The problem: In the mailing-list reply about the P6600 patch, retype the stretch from "Robert Suchanek <Robert.Suchanek@mips.com>" through "mips64r6 from p6600." word for word.

Text passage:
_ _ _

This is the mail archive of the gcc-patches@gcc.gnu.org mailing list for the GCC project.


Index Nav: [Date Index] [Subject Index] [Author Index] [Thread Index]
Message Nav: [Date Prev] [Date Next] [Thread Prev] [Thread Next]
Other format: [Raw text]

RE: [PATCH] MIPS: Add support for P6600


Robert Suchanek <Robert.Suchanek@mips.com> writes:
> The below adds support for -march=p6600.  It includes
> a new scheduler plus performance tweaks.
> 
> gcc/ChangeLog:
> 
> 2018-06-01  Matthew Fortune  <matthew.fortune@mips.com>
>             Prachi Godbole  <prachi.godbole@imgtec.com>
> 	* config/mips/mips-cpus.def: Define P6600.
> 	* config/mips/mips-tables.opt: Regenerate.
> 	* config/mips/mips.c (mips_multipass_dfa_lookahead): Add P6600.
> 	* config/mips/mips.h (TUNE_P6600): New define.
> 	(MIPS_ISA_LEVEL_SPEC): Infer mips64r6 from p6600.
> 	* doc/invoke.texi: Add p6600 to supported architectures.

It seems that mips.com has no longer got any architecture specific
documents available for either i6400/i6500 (which did exist until
recently) nor p6600. There isn't anything particularly unusual
about i6400/i6500 support but this patch for p6600 attempts to deal
with some undocumented micro-architecture details that are not
sufficiently described in the patch to maintain over time nor is
there reference material available.

Despite the fact that I am one of the original authors of the
work, I can't accept this upstream without further information.

Some notes on the patch are below:

> diff --git a/gcc/config/mips/mips.c b/gcc/config/mips/mips.c
> index bfe64bb..9c77c13 100644
> --- a/gcc/config/mips/mips.c
> +++ b/gcc/config/mips/mips.c
> @@ -198,6 +198,15 @@ enum mips_address_type {
>    ADDRESS_SYMBOLIC
>  };
> 
> +/* Classifies an unconditional branch of interest for the P6600.  */
> +
> +enum mips_ucbranch_type {

Newline for brace.

_ _ _

Data for review:
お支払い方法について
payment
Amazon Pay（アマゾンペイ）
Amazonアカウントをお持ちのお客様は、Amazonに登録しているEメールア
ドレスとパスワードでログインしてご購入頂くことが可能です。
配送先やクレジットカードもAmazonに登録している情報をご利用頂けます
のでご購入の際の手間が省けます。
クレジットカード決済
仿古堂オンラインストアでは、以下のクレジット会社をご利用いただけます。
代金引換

_ _ _

Solution to this exercise:
Robert Suchanek <Robert.Suchanek@mips.com> writes:
> The below adds support for -march=p6600.  It includes
> a new scheduler plus performance tweaks.
> 
> gcc/ChangeLog:
> 
> 2018-06-01  Matthew Fortune  <matthew.fortune@mips.com>
>             Prachi Godbole  <prachi.godbole@imgtec.com>
> 	* config/mips/mips-cpus.def: Define P6600.
> 	* config/mips/mips-tables.opt: Regenerate.
> 	* config/mips/mips.c (mips_multipass_dfa_lookahead): Add P6600.
> 	* config/mips/mips.h (TUNE_P6600): New define.
> 	(MIPS_ISA_LEVEL_SPEC): Infer mips64r6 from p6600.